Linear, PR, and deployment evidence should summarize validation and smoke checks without pasting raw secret-bearing logs.

Title Visibility Decision

For MVP, work item titles are acceptable on authenticated Skills dashboard surfaces for the configured Cognito groups. Public library and documentation pages must not expose live Azure Boards titles. Role-based title masking is not required for MVP, but the API should keep title handling centralized so a future project can mask or hash titles for narrower roles.

LLM Recommendation Boundaries

Recommendation jobs may use aggregate counts, normalized event fields, safe work item IDs/links, sanitized summaries, token estimate availability, parse failure codes, and collector run metrics. They must not use raw Azure Boards comments, work item descriptions, raw prompts, transcripts, local paths, credentials, deployment logs, or direct user identifiers.

Recommendation outputs must cite dashboard evidence rather than source-sensitive text. Suggested process changes remain recommendations for human review; the system must not automatically rewrite skills, board states, or team workflows from LLM output.

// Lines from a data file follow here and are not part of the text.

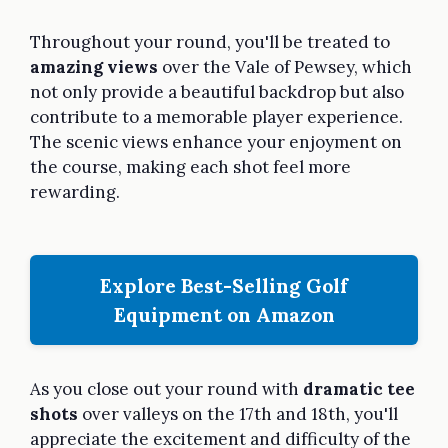
Throughout your round, you'll be treated to
amazing views
over the Vale of Pewsey, which
not only provide a beautiful backdrop but also
contribute to a memorable player experience.
The scenic views enhance your enjoyment on
the course, making each shot feel more
rewarding.
Explore Best-Selling Golf
Equipment on Amazon
As you close out your round with
dramatic tee
shots
over valleys on the 17th and 18th, you'll
appreciate the excitement and difficulty of the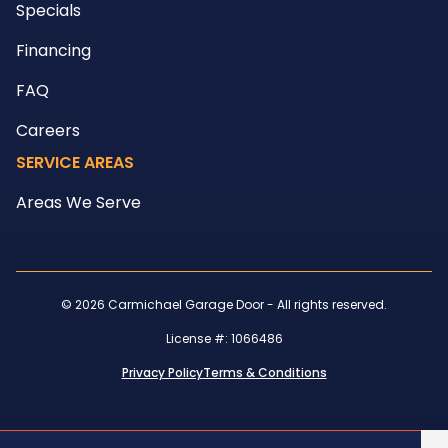
Specials
Financing
FAQ
Careers
SERVICE AREAS
Areas We Serve
©
2026 Carmichael Garage Door - All rights reserved.
License #: 1066486
Privacy Policy
Terms & Conditions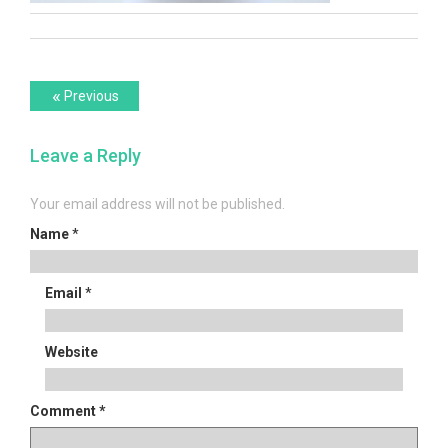
Post
Previous
«
Previous
post:
navigation
Leave a Reply
Your email address will not be published.
Name
*
Email
*
Website
Comment
*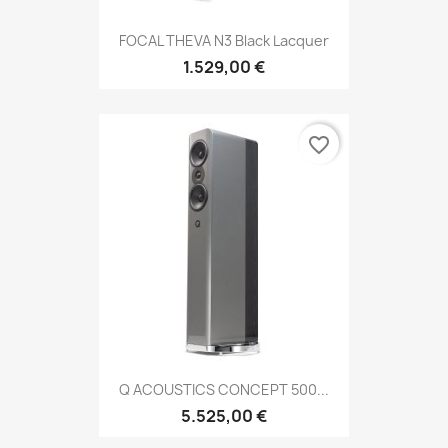
FOCAL THEVA N3 Black Lacquer
1.529,00 €
favorite_border
Q ACOUSTICS CONCEPT 500...
5.525,00 €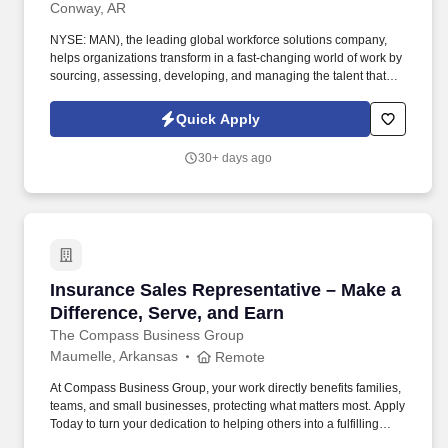
Conway, AR
NYSE: MAN), the leading global workforce solutions company,
helps organizations transform in a fast-changing world of work by
sourcing, assessing, developing, and managing the talent that
enables them to win. We are recognized consistently for our
diversity - as a best place to work for Women, Inclusion, Equality
Quick Apply
and Disability and in 2022 ManpowerGroup was named one of
the World's Most Ethical Companies for the 13th year - all
30+ days ago
confirming our position as the brand of choice for in-demand
talent.
Insurance Sales Representative – Make a Diffe
Insurance Sales Representative – Make a
Difference, Serve, and Earn
The Compass Business Group
Maumelle, Arkansas
Remote
At Compass Business Group, your work directly benefits families,
teams, and small businesses, protecting what matters most. Apply
Today to turn your dedication to helping others into a fulfilling
career, grow your income, and make a meaningful impact every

Guidance For Authors And Operators

Skill authors should write only valid agent-analytics:v1 blocks and use npm run analytics:docs when changing published examples.
Collector changes should preserve the transient raw-comment boundary: parse in memory, then discard raw source text.
Dashboard/API changes should whitelist response fields rather than return stored objects wholesale.
Storage changes should implement retention using DynamoDB TTL, S3 lifecycle, or an explicit cleanup job before production launch.
Operators should treat .env*, auth files, deployment logs, PATs, Cognito tokens, and AWS credentials as secret-bearing even when troubleshooting analytics.